Newton's second law for rotation is a powerful tool when studying rotational dynamics, just like its linear counterpart is used for straight-line motion. The law describes how torque, moment of inertia, and angular acceleration interrelate:

• \( \alpha = \frac{\tau}{I} \)

where \( \alpha \) is the angular acceleration, \( \tau \) is the torque, and \( I \) is the moment of inertia. Unlike linear motion, where forces directly determine acceleration, rotational movement is governed by how much force is applied at a particular point at a distance from the center of rotation.

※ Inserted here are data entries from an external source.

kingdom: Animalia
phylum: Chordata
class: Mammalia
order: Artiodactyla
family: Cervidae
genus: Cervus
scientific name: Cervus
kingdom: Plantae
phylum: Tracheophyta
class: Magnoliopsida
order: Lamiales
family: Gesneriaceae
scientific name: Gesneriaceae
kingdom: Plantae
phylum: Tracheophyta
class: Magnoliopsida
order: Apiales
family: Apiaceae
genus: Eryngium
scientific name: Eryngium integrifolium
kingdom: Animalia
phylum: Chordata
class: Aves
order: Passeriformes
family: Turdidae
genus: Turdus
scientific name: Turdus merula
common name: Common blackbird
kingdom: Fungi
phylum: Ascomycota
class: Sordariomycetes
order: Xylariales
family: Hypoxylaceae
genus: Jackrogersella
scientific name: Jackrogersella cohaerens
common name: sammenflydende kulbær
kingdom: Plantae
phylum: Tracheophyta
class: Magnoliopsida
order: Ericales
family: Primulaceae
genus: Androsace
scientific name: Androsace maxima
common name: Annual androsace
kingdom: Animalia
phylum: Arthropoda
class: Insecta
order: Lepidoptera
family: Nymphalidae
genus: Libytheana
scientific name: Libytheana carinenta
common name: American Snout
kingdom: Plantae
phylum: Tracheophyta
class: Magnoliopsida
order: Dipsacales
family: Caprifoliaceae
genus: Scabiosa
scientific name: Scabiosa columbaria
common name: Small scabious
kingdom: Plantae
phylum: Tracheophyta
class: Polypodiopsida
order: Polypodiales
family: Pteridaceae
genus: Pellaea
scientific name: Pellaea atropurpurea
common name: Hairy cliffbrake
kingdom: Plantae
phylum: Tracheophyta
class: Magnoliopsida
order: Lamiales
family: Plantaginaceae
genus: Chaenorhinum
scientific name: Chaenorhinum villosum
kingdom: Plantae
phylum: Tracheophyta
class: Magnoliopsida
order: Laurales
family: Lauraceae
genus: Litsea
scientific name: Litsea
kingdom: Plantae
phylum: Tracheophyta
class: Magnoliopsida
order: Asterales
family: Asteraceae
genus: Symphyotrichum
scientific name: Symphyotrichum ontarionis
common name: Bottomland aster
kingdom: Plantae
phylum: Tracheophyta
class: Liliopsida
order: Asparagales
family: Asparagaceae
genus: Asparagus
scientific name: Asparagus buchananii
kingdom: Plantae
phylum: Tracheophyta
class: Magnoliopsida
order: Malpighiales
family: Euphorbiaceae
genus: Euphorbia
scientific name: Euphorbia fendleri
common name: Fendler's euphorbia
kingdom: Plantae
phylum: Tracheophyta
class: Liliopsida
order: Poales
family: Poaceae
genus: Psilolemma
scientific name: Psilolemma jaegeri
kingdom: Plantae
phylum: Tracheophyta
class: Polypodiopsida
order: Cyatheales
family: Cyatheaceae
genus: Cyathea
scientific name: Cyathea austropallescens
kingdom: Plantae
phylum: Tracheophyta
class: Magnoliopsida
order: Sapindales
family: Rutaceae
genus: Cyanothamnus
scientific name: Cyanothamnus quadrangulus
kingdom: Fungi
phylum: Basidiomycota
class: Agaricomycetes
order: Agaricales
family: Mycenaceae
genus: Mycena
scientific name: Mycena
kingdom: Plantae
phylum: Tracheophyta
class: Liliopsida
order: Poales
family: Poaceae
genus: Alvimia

This formula lets us calculate the rate at which an object's rotational speed changes in response to applied torques. In our current problem:

• Torque \( \tau = \) is the result of the gravitational force pulling the suspended mass downwards.
• Moment of Inertia \( I \) is determined previously.

By plugging in these values, we can directly solve for the angular acceleration \( \alpha \), giving us insight into how quickly the wheel spins as the mass is released.

Torque

Torque is the rotational equivalent of linear force; it dictates how effectively a force can rotate an object around an axis. It is essentially a measure of the force causing an object to rotate, involving both the magnitude of the force and its distance from the pivot point, or axis of rotation.

For our wheel, the torque is generated by the gravitational force on the hanging mass. To compute the torque, you use:

• \( \tau = rF \)

In this formula, \( r \) is the radius of the wheel, which is the distance from the pivot point, and \( F \) is the force equal to the weight of the suspended mass:

• Force, \( F = mg \)

Here, \( m \) is the mass of the suspended object, and \( g \) is the acceleration due to gravity. This approach helps us quantify how much rotational effect the hanging mass will have on the wheel, ultimately allowing us to find the wheel's angular acceleration.